Sophia by Michael Bible (Melville House) – Bible’s short, comic novel, which relates a bibulous Southern preacher’s perverse quest for sainthood, is full of small miracles. The Reverend Alvis T. Maloney is a Rabelaisian figure, the “lazy priest of [the] town’s worst church,” whose irrepressible appetites lead him into distinctly unholy alliances with his parishioners and the Holy Ghost, about whom he has recurring erotic dreams that would make John Donne blush. Whether he is a man more sinned against than sinning is an open question, but his desire to follow his own unorthodox righteous path is undisputed.

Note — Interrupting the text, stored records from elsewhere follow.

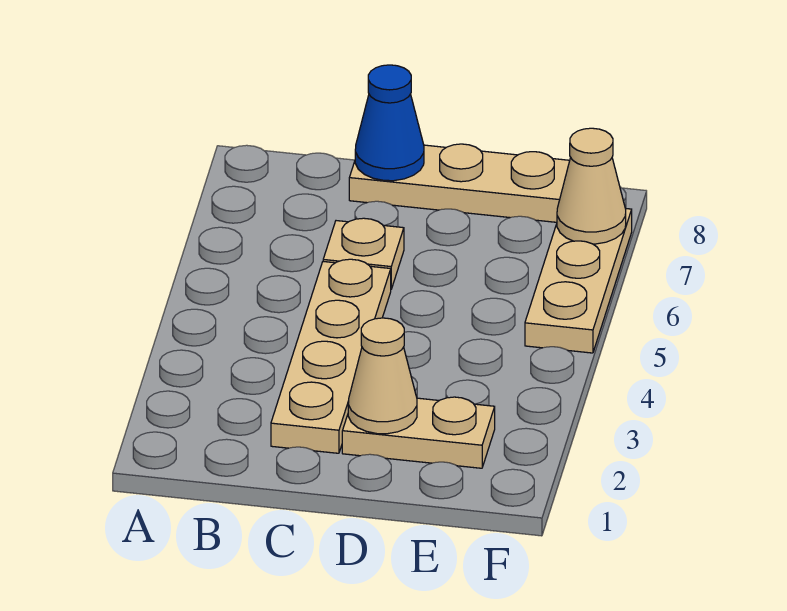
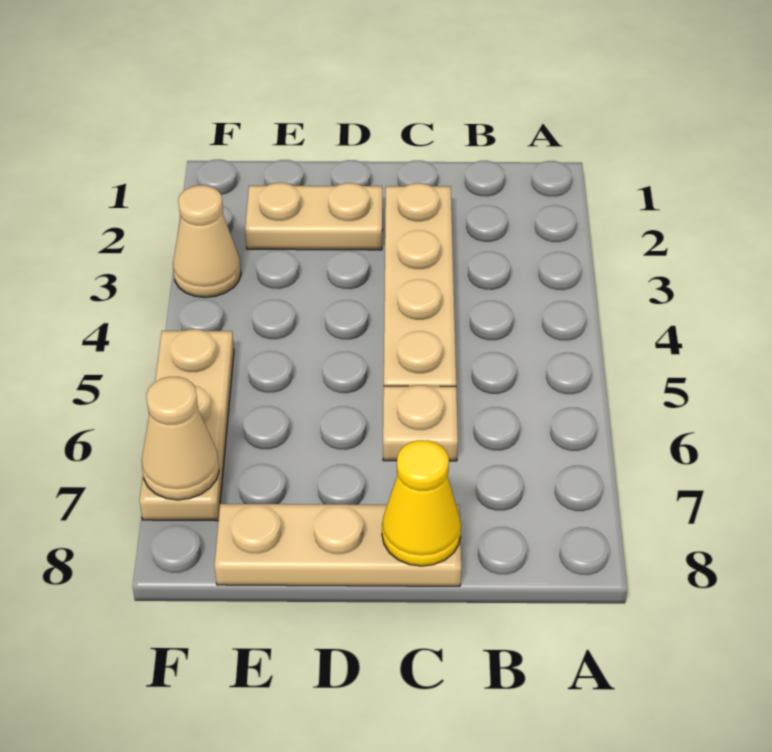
blue cone C8 level 2 -> yellow cone C8 level 2
tan cone D2 level 2 -> tan cone F3 level 1

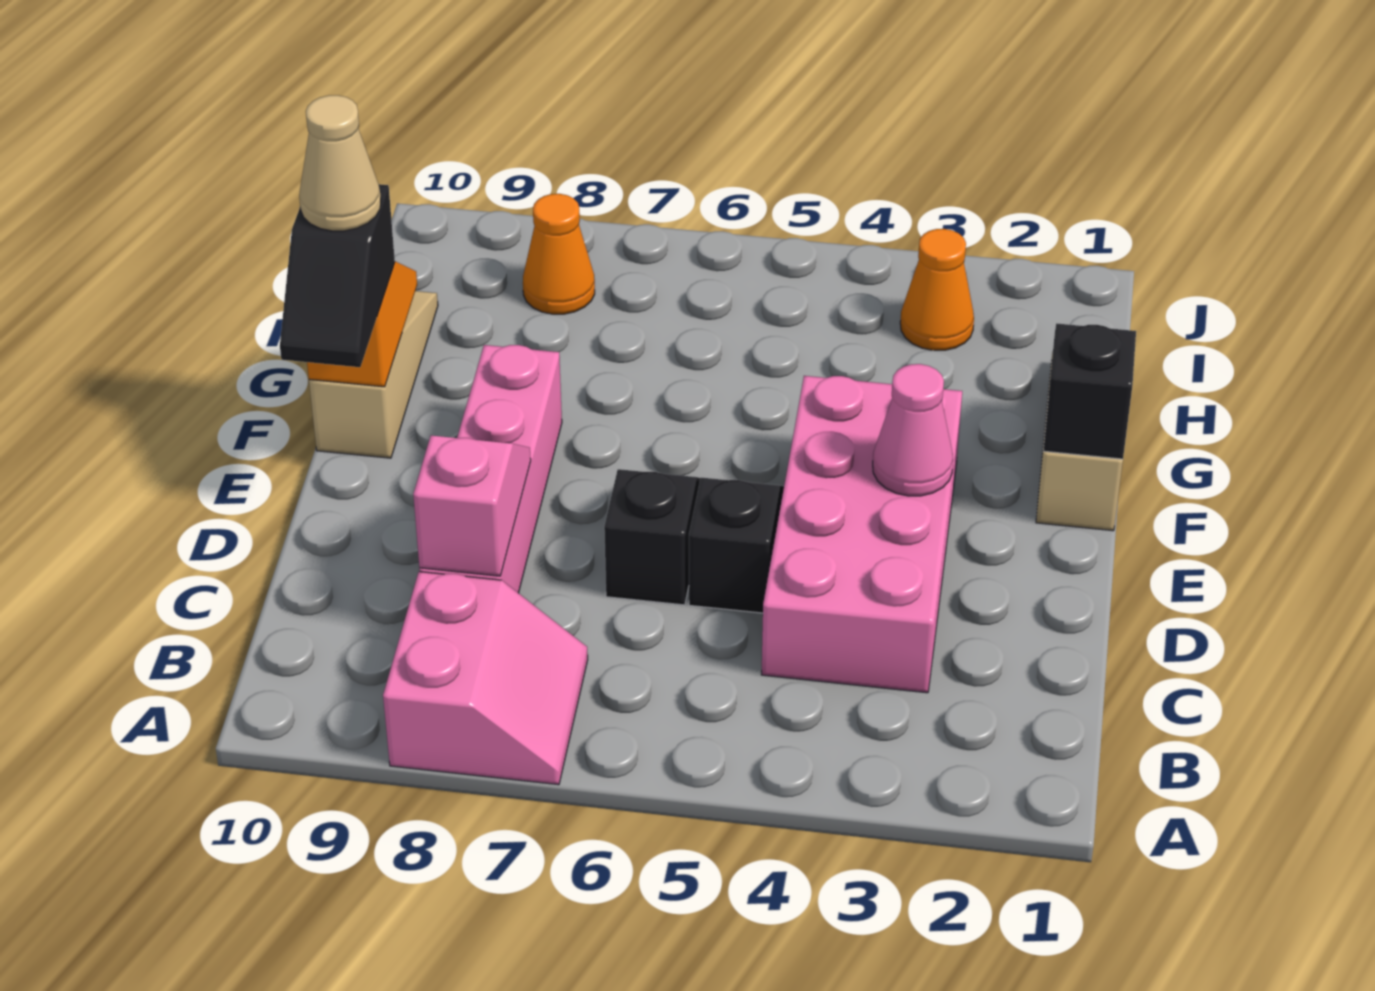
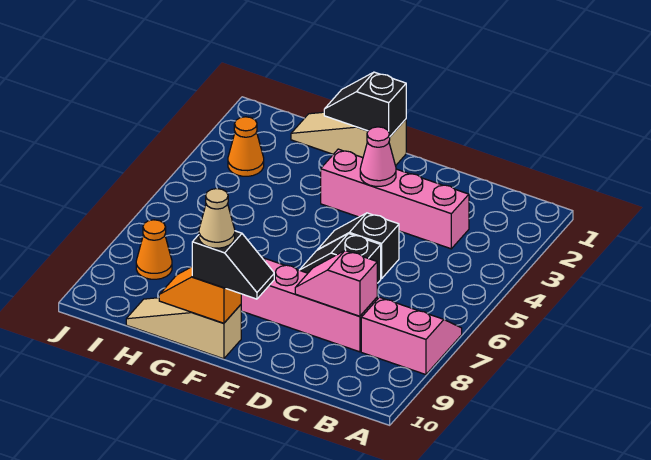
pink brick C3:F4 level 1 -> pink brick C3:F3 level 1

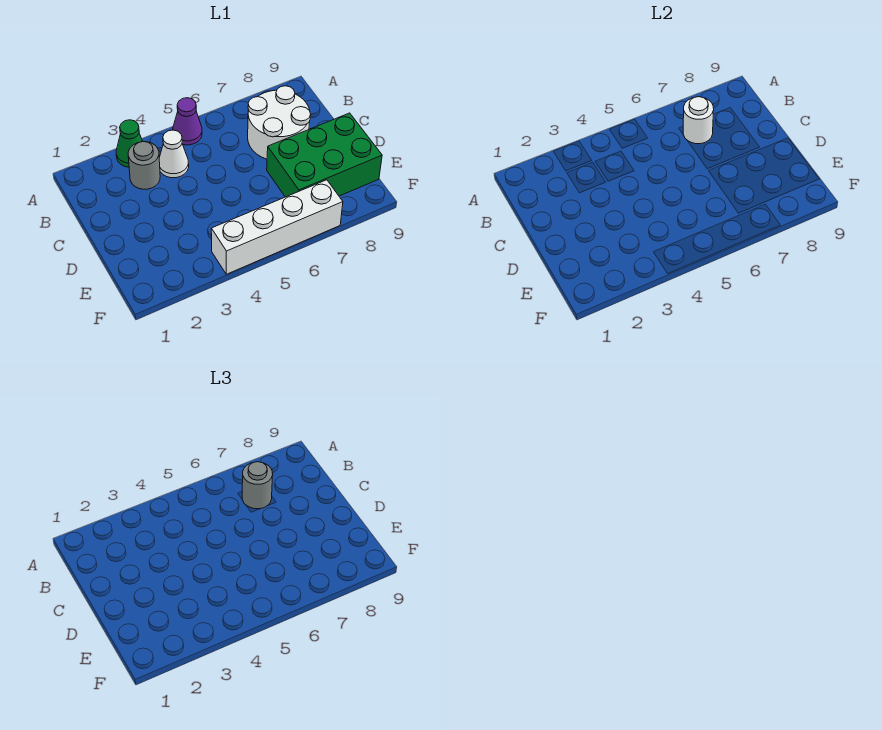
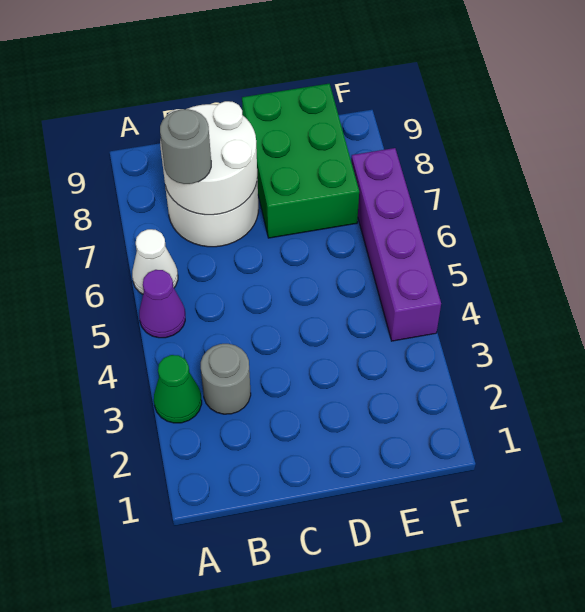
white cone B4 level 1 -> white cone A6 level 1
white round brick B7 level 2 -> white round brick B7:C8 level 2
white brick F4:F7 level 1 -> purple brick F4:F7 level 1

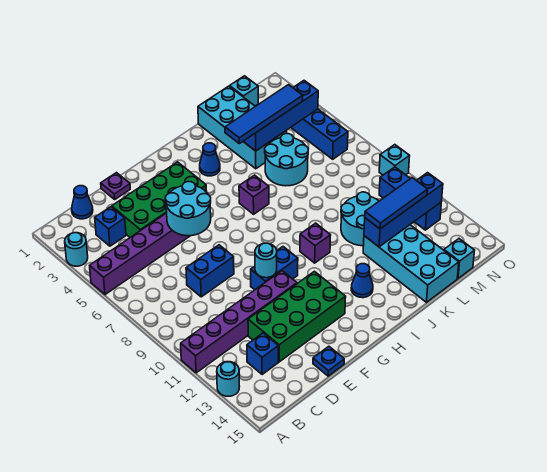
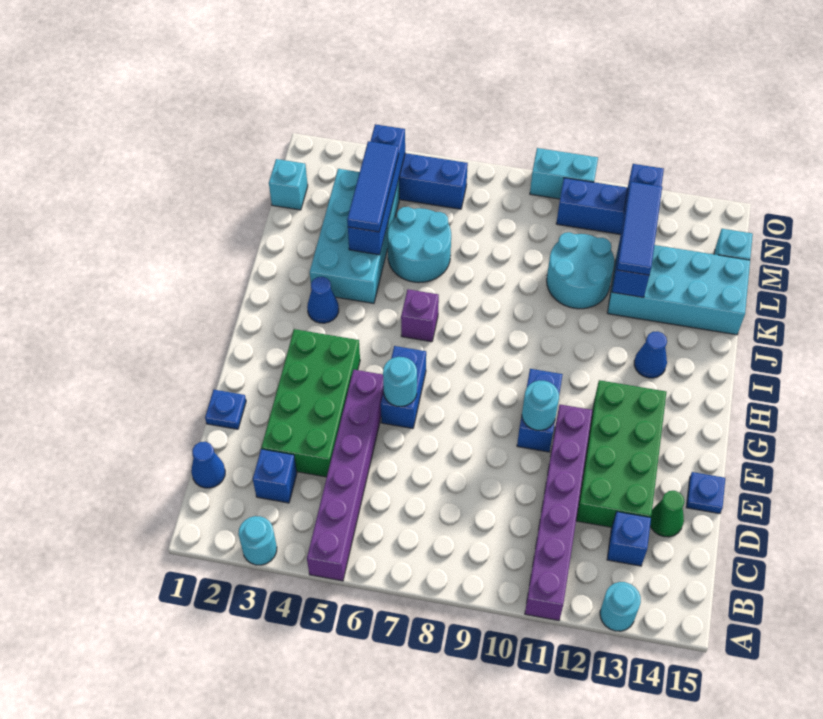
blue brick D8:E8 level 1 -> blue brick F6:G6 level 1
none -> green cone D14 level 1
purple plate E1 level 1 -> blue plate E1 level 1
cyan round brick E5:F6 level 2 -> cyan round brick F6 level 2
purple brick I10 level 1 -> none
blue tile J4:M4 level 3 -> blue tile K4:M4 level 3
cyan brick K1:L4 level 1 -> cyan brick J3:M4 level 1
cyan brick O9 level 1 -> cyan brick O9:O10 level 1

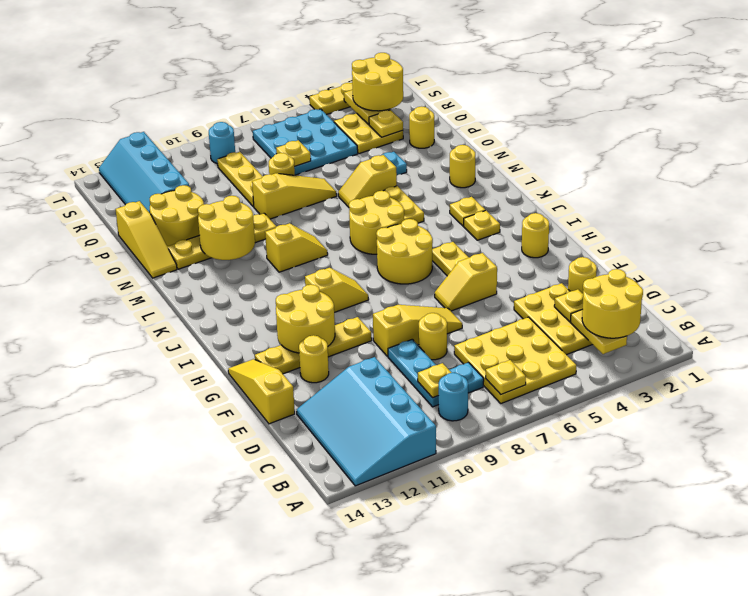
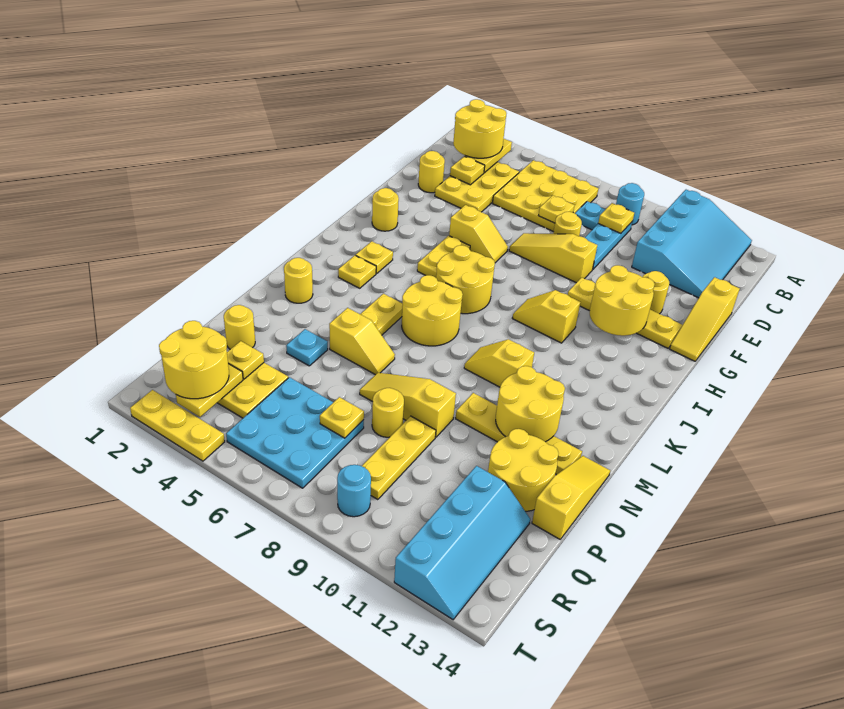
yellow plate B7 level 2 -> yellow plate D7 level 2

The plot is almost secondary, though there is an excess of it: a cross-country chess tournament tour with Eli, a prodigy and Maloney’s “redneck Virgil”; an attack on a suburban house involving a hot air balloon; and a game of wits with a blind bounty hunter chasing Maloney and his pregnant lover from “the great Southern Bohemia” to New York City. Bible shrewdly pairs his maximalist comic style with a minimalist form. The novella is composed of short, paragraph-long scenes that are variously poetic, bawdy, and zany.

The Verdict

The Verdict

The Verdict by Nick Stone (Pegasus Crime) – This propulsive legal thriller from Thriller Award–winner Stone (Mr. Clarinet) centers on the arrest and impending trial—seemingly a certain prosecutorial slam dunk—of multimillionaire hedge funder Vernon James, a poor West Indian immigrant’s son, for the murder of the young blond whose strangled body is found in his luxury suite at the London hotel where only hours earlier he accepted an award from the Hoffmann Trust, a liberal umbrella organization, as “Ethical Person of the Year.” James’s predicament should come as catnip to Terry Flynt—at 38 hanging on by his fingernails to a job as a lowly legal clerk—who blames James, his former childhood best friend, for getting him booted out of Cambridge and starting him on the downward spiral of booze and depression that nearly destroyed his life. But, as Flynt is stunned to discover when he’s tapped to work on the defense team, his feelings are significantly more complicated, especially once the evidence he starts to uncover suggests that James might be innocent.